BEGIN EXTRACTED RECORDS

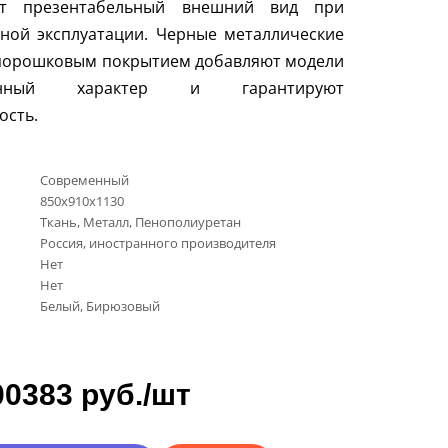
ет презентабельный внешний вид при
ной эксплуатации. Черные металлические
 порошковым покрытием добавляют модели
енный характер и гарантируют
ость.
Современный
850х910х1130
Ткань, Металл, Пенополиуретан
Россия, иностранного производителя
Нет
Нет
Белый, Бирюзовый
00383 руб./шт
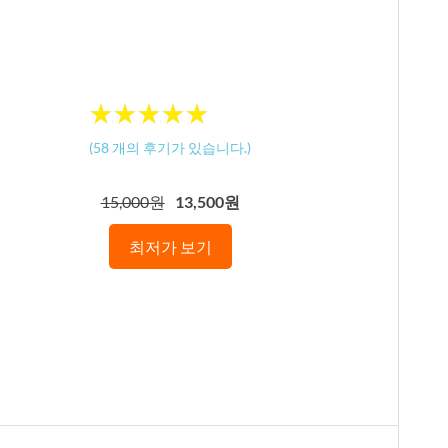
★
★
★
★
★
★
★
★
★
★
(
58
개의 후기가 있습니다.)
15,000원
13,500원
최저가 보기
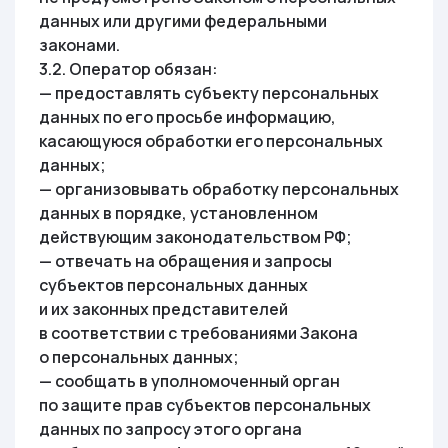
данных или другими федеральными
законами.
3.2. Оператор обязан:
— предоставлять субъекту персональных
данных по его просьбе информацию,
касающуюся обработки его персональных
данных;
— организовывать обработку персональных
данных в порядке, установленном
действующим законодательством РФ;
— отвечать на обращения и запросы
субъектов персональных данных
и их законных представителей
в соответствии с требованиями Закона
о персональных данных;
— сообщать в уполномоченный орган
по защите прав субъектов персональных
данных по запросу этого органа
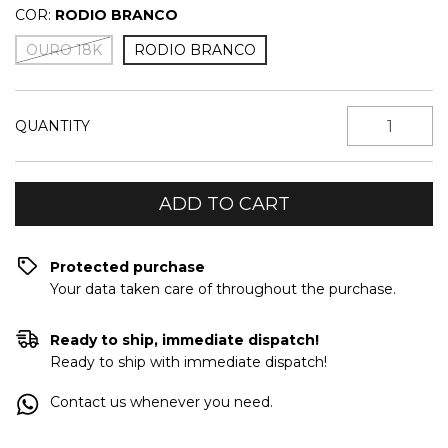
COR:
RODIO BRANCO
OURO 18K
RODIO BRANCO
QUANTITY
Protected purchase
Your data taken care of throughout the purchase.
Ready to ship, immediate dispatch!
Ready to ship with immediate dispatch!
Contact us whenever you need.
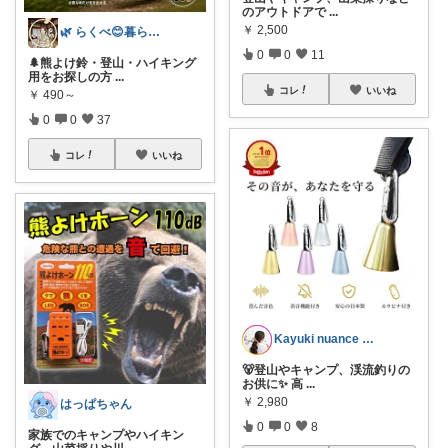
のアウトドアで
...
￥
2,500
🌿 らくべ😊暮らしの知恵といいもの
0
0
11
🌲熊よけ鈴・登山・ハイキング
用をお探しの方
...
コレ
いいね
￥
490～
0
0
37
コレ
いいね
Kayuki nuance closet
🐻登山やキャンプ、渓流釣りの
お供に✨ 高
...
￥
2,980
はっぱちゃん
0
0
8
家族でのキャンプやハイキン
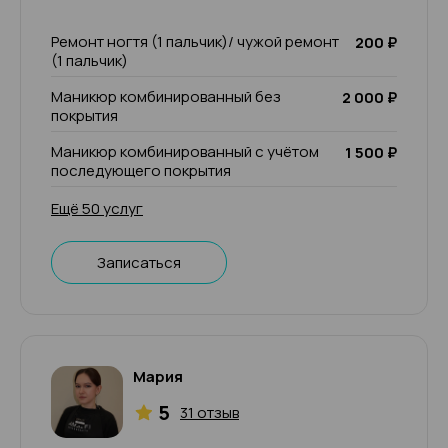
Ремонт ногтя (1 пальчик)/ чужой ремонт
200 ₽
(1 пальчик)
Маникюр комбинированный без
2 000 ₽
покрытия
Маникюр комбинированный с учётом
1 500 ₽
последующего покрытия
Ещё 50 услуг
Записаться
Мария
5
31 отзыв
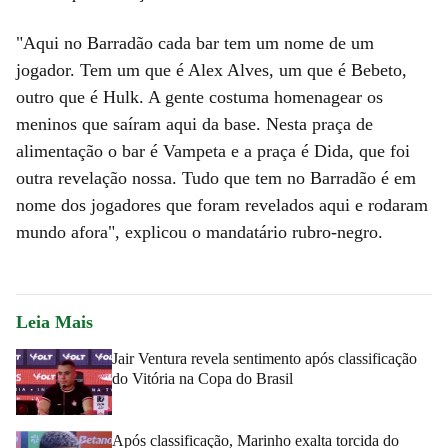
"Aqui no Barradão cada bar tem um nome de um
jogador. Tem um que é Alex Alves, um que é Bebeto,
outro que é Hulk. A gente costuma homenagear os
meninos que saíram aqui da base. Nesta praça de
alimentação o bar é Vampeta e a praça é Dida, que foi
outra revelação nossa. Tudo que tem no Barradão é em
nome dos jogadores que foram revelados aqui e rodaram
mundo afora", explicou o mandatário rubro-negro.
Leia Mais
Jair Ventura revela sentimento após classificação
do Vitória na Copa do Brasil
Após classificação, Marinho exalta torcida do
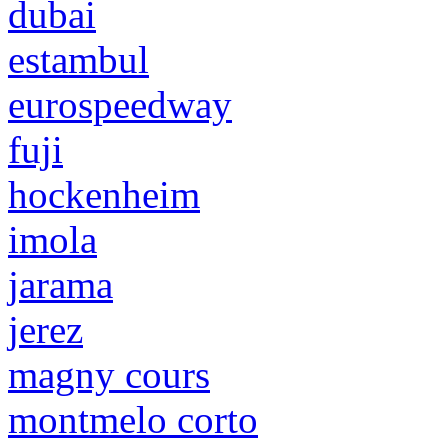
dubai
estambul
eurospeedway
fuji
hockenheim
imola
jarama
jerez
magny cours
montmelo corto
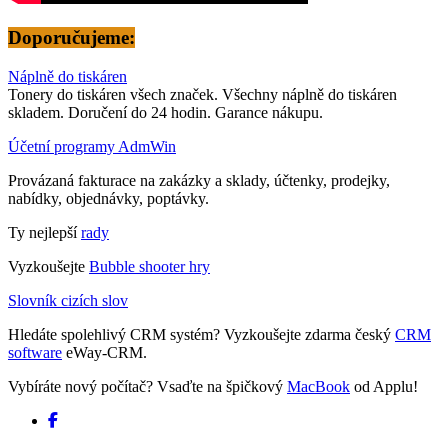
Doporučujeme:
Náplně do tiskáren
Tonery do tiskáren všech značek. Všechny náplně do tiskáren
skladem. Doručení do 24 hodin. Garance nákupu.
Účetní programy AdmWin
Provázaná fakturace na zakázky a sklady, účtenky, prodejky,
nabídky, objednávky, poptávky.
Ty nejlepší
rady
Vyzkoušejte
Bubble shooter hry
Slovník cizích slov
Hledáte spolehlivý CRM systém? Vyzkoušejte zdarma český
CRM
software
eWay-CRM.
Vybíráte nový počítač? Vsaďte na špičkový
MacBook
od Applu!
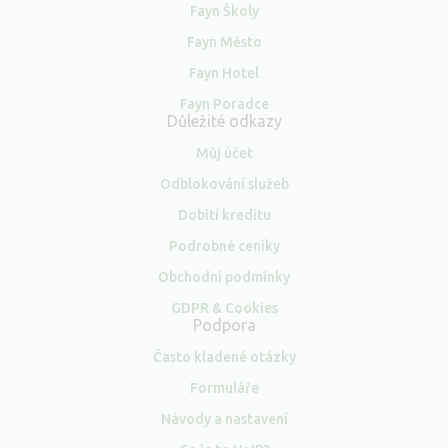
Fayn Školy
Fayn Město
Fayn Hotel
Fayn Poradce
Důležité odkazy
Můj účet
Odblokování služeb
Dobití kreditu
Podrobné ceníky
Obchodní podmínky
GDPR & Cookies
Podpora
Často kladené otázky
Formuláře
Návody a nastavení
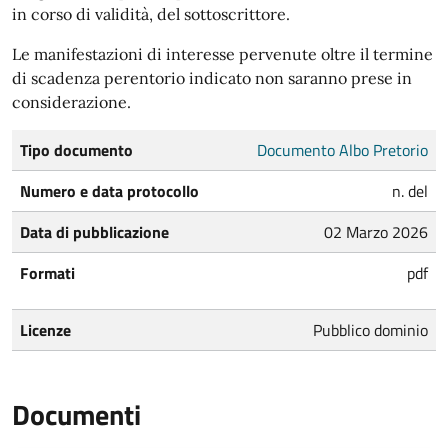
in corso di validità, del sottoscrittore.
Le manifestazioni di interesse pervenute oltre il termine
di scadenza perentorio indicato non saranno prese in
considerazione.
Tipo documento
Documento Albo Pretorio
Numero e data protocollo
n. del
Data di pubblicazione
02 Marzo 2026
Formati
pdf
Licenze
Pubblico dominio
Documenti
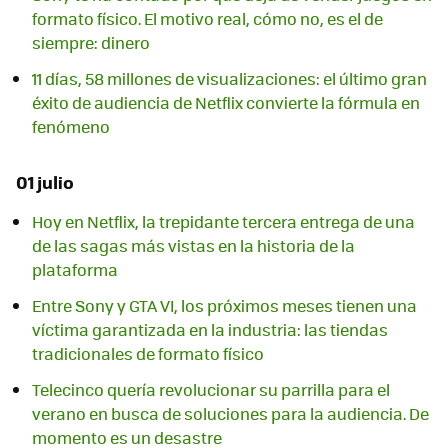
formato físico. El motivo real, cómo no, es el de
siempre: dinero
11 días, 58 millones de visualizaciones: el último gran
éxito de audiencia de Netflix convierte la fórmula en
fenómeno
01 julio
Hoy en Netflix, la trepidante tercera entrega de una
de las sagas más vistas en la historia de la
plataforma
Entre Sony y GTA VI, los próximos meses tienen una
víctima garantizada en la industria: las tiendas
tradicionales de formato físico
Telecinco quería revolucionar su parrilla para el
verano en busca de soluciones para la audiencia. De
momento es un desastre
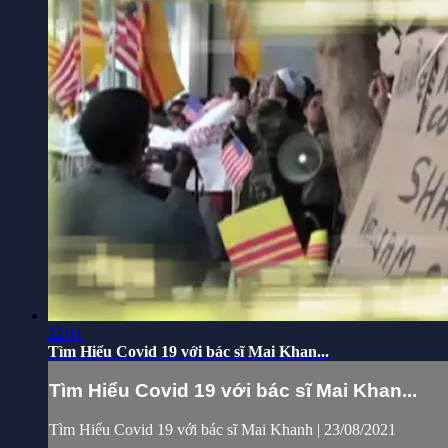
22:11
Tìm Hiểu Covid 19 với bác sĩ Mai Khan...
Tìm Hiểu Covid 19 với bác sĩ Mai Khan...
Tìm Hiểu Covid 19 với bác sĩ Mai Khanh | 23/08/2021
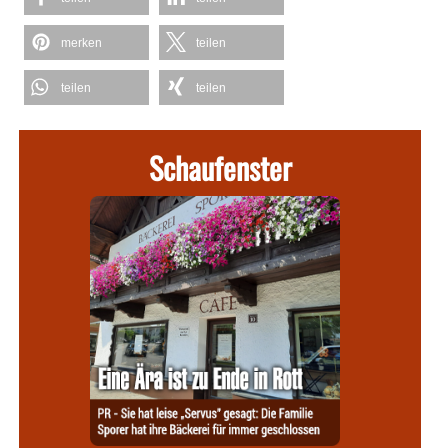
merken
teilen
teilen
teilen
Schaufenster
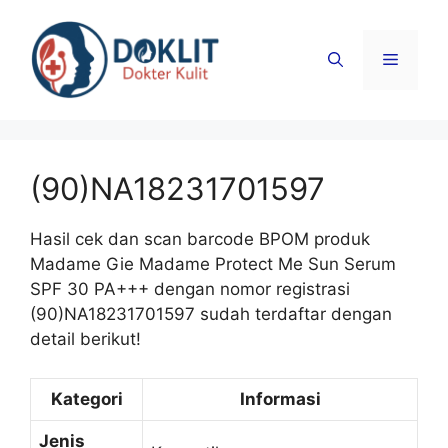
Langsung
ke
Menu
isi
(90)NA18231701597
Hasil cek dan scan barcode BPOM produk
Madame Gie Madame Protect Me Sun Serum
SPF 30 PA+++ dengan nomor registrasi
(90)NA18231701597 sudah terdaftar dengan
detail berikut!
Kategori
Informasi
Jenis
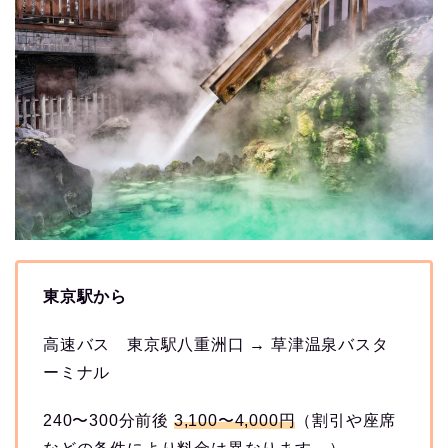
東京駅から
高速バス 東京駅八重洲口 → 草津温泉バスタ
ーミナル
240〜300分前後
3,100〜4,000円
（割引や座席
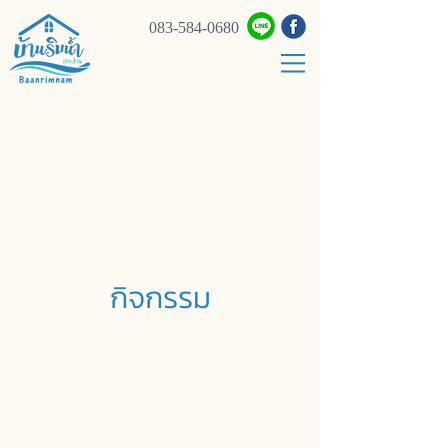
083-584-0680
กิจกรรม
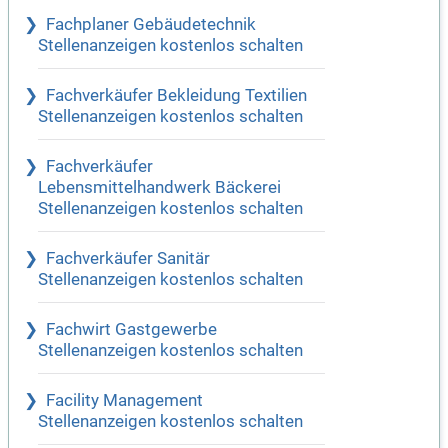
Fachplaner Gebäudetechnik
Stellenanzeigen kostenlos schalten
Fachverkäufer Bekleidung Textilien
Stellenanzeigen kostenlos schalten
Fachverkäufer
Lebensmittelhandwerk Bäckerei
Stellenanzeigen kostenlos schalten
Fachverkäufer Sanitär
Stellenanzeigen kostenlos schalten
Fachwirt Gastgewerbe
Stellenanzeigen kostenlos schalten
Facility Management
Stellenanzeigen kostenlos schalten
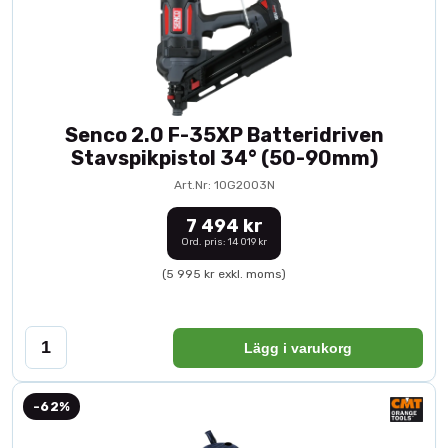
Senco 2.0 F-35XP Batteridriven
Stavspikpistol 34° (50-90mm)
Art.Nr: 10G2003N
7 494 kr
Ord. pris: 14 019 kr
(5 995 kr exkl. moms)
Lägg i varukorg
-62%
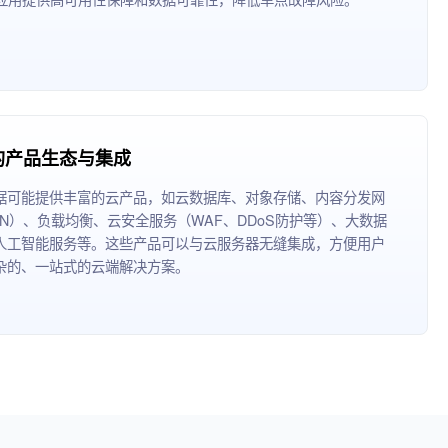
的产品生态与集成
据可能提供丰富的云产品，如云数据库、对象存储、内容分发网
DN）、负载均衡、云安全服务（WAF、DDoS防护等）、大数据
人工智能服务等。这些产品可以与云服务器无缝集成，方便用户
杂的、一站式的云端解决方案。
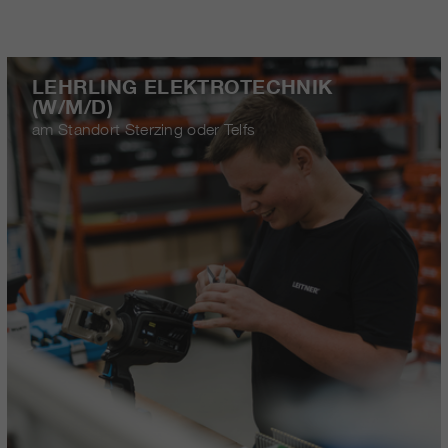
LEHRLING ELEKTROTECHNIK
(W/M/D)
am Standort Sterzing oder Telfs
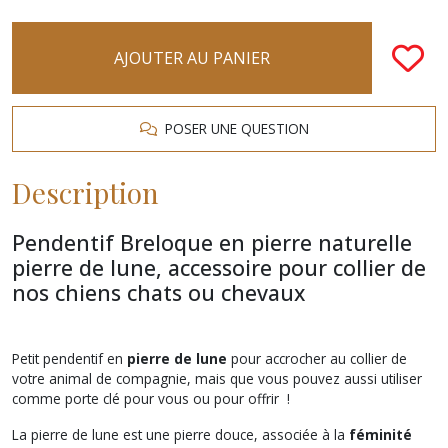
AJOUTER AU PANIER
POSER UNE QUESTION
Description
Pendentif Breloque en pierre naturelle
pierre de lune, accessoire pour collier de
nos chiens chats ou chevaux
Petit pendentif en
pierre de lune
pour accrocher au collier de
votre animal de compagnie, mais que vous pouvez aussi utiliser
comme porte clé pour vous ou pour offrir !
La pierre de lune est une pierre douce, associée à la
féminité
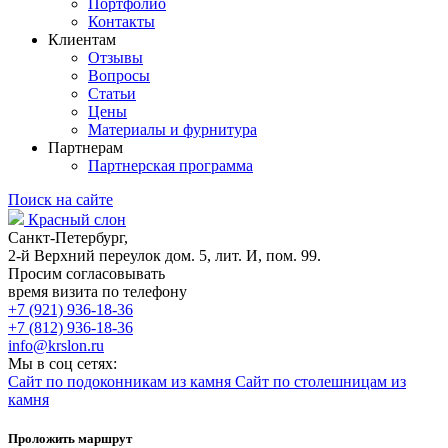
Портфолио
Контакты
Клиентам
Отзывы
Вопросы
Статьи
Цены
Материалы и фурнитура
Партнерам
Партнерская программа
Поиск на сайте
Красный слон
Санкт-Петербург,
2-й Верхний переулок дом. 5, лит. И, пом. 99.
Просим согласовывать
время визита по телефону
+7 (921) 936-18-36
+7 (812) 936-18-36
info@krslon.ru
Мы в соц сетях:
Сайт по подоконникам из камня
Сайт по столешницам из
камня
Проложить маршрут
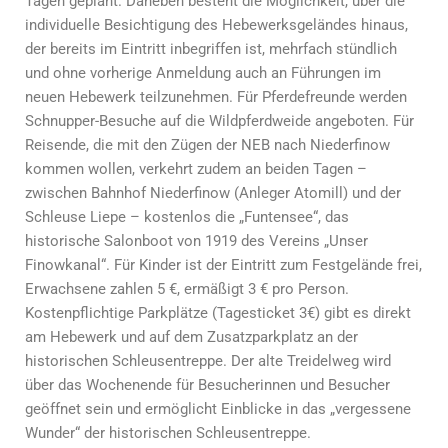
Tagen geplant. Daneben besteht die Möglichkeit, über die
individuelle Besichtigung des Hebewerksgeländes hinaus,
der bereits im Eintritt inbegriffen ist, mehrfach stündlich
und ohne vorherige Anmeldung auch an Führungen im
neuen Hebewerk teilzunehmen. Für Pferdefreunde werden
Schnupper-Besuche auf die Wildpferdweide angeboten. Für
Reisende, die mit den Zügen der NEB nach Niederfinow
kommen wollen, verkehrt zudem an beiden Tagen –
zwischen Bahnhof Niederfinow (Anleger Atomill) und der
Schleuse Liepe – kostenlos die „Funtensee“, das
historische Salonboot von 1919 des Vereins „Unser
Finowkanal“. Für Kinder ist der Eintritt zum Festgelände frei,
Erwachsene zahlen 5 €, ermäßigt 3 € pro Person.
Kostenpflichtige Parkplätze (Tagesticket 3€) gibt es direkt
am Hebewerk und auf dem Zusatzparkplatz an der
historischen Schleusentreppe. Der alte Treidelweg wird
über das Wochenende für Besucherinnen und Besucher
geöffnet sein und ermöglicht Einblicke in das „vergessene
Wunder“ der historischen Schleusentreppe.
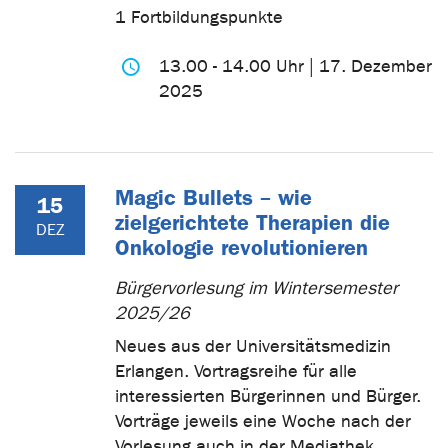
1 Fortbildungspunkte
13.00 - 14.00 Uhr | 17. Dezember
2025
Magic Bullets – wie
15
zielgerichtete Therapien die
DEZ
Onkologie revolutionieren
Bürgervorlesung im Wintersemester
2025/26
Neues aus der Universitätsmedizin
Erlangen. Vortragsreihe für alle
interessierten Bürgerinnen und Bürger.
Vorträge jeweils eine Woche nach der
Vorlesung auch in der Mediathek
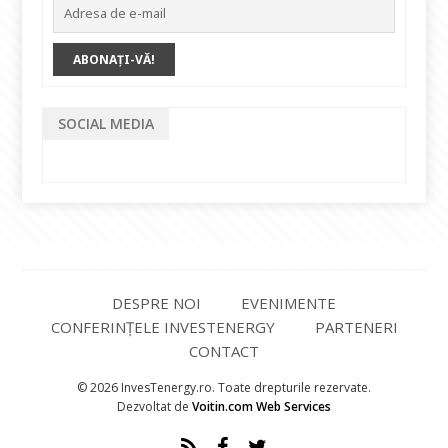
SOCIAL MEDIA
DESPRE NOI
EVENIMENTE
CONFERINȚELE INVESTENERGY
PARTENERI
CONTACT
© 2026 InvesTenergy.ro. Toate drepturile rezervate.
Dezvoltat de
Voitin.com Web Services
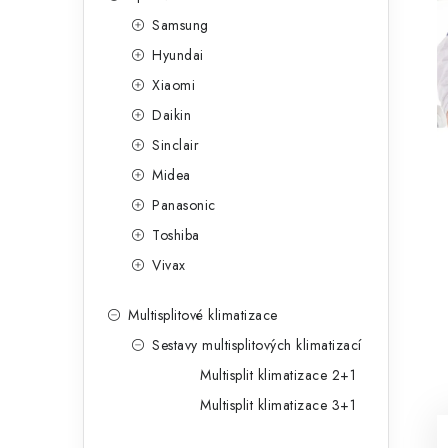
g
r
Samsung
o
Hyundai
a
r
Xiaomi
n
i
Daikin
e
n
Sinclair
í
Midea
Panasonic
p
Toshiba
a
Vivax
n
Multisplitové klimatizace
e
Sestavy multisplitových klimatizací
l
Multisplit klimatizace 2+1
Multisplit klimatizace 3+1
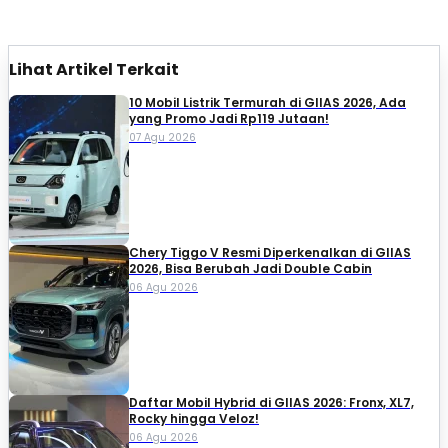
Lihat Artikel Terkait
10 Mobil Listrik Termurah di GIIAS 2026, Ada
yang Promo Jadi Rp119 Jutaan!
07 Agu 2026
Chery Tiggo V Resmi Diperkenalkan di GIIAS
2026, Bisa Berubah Jadi Double Cabin
06 Agu 2026
Daftar Mobil Hybrid di GIIAS 2026: Fronx, XL7,
Rocky hingga Veloz!
06 Agu 2026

END EXTRACTED RECORDS

- [PROBLEM TO SOLVE] In the records above, locate each line with the word "auch". Copy all such lines.

- [TASK ANSWER]
und ohne vorherige Anmeldung auch an Führungen im
Vorlesung auch in der Mediathek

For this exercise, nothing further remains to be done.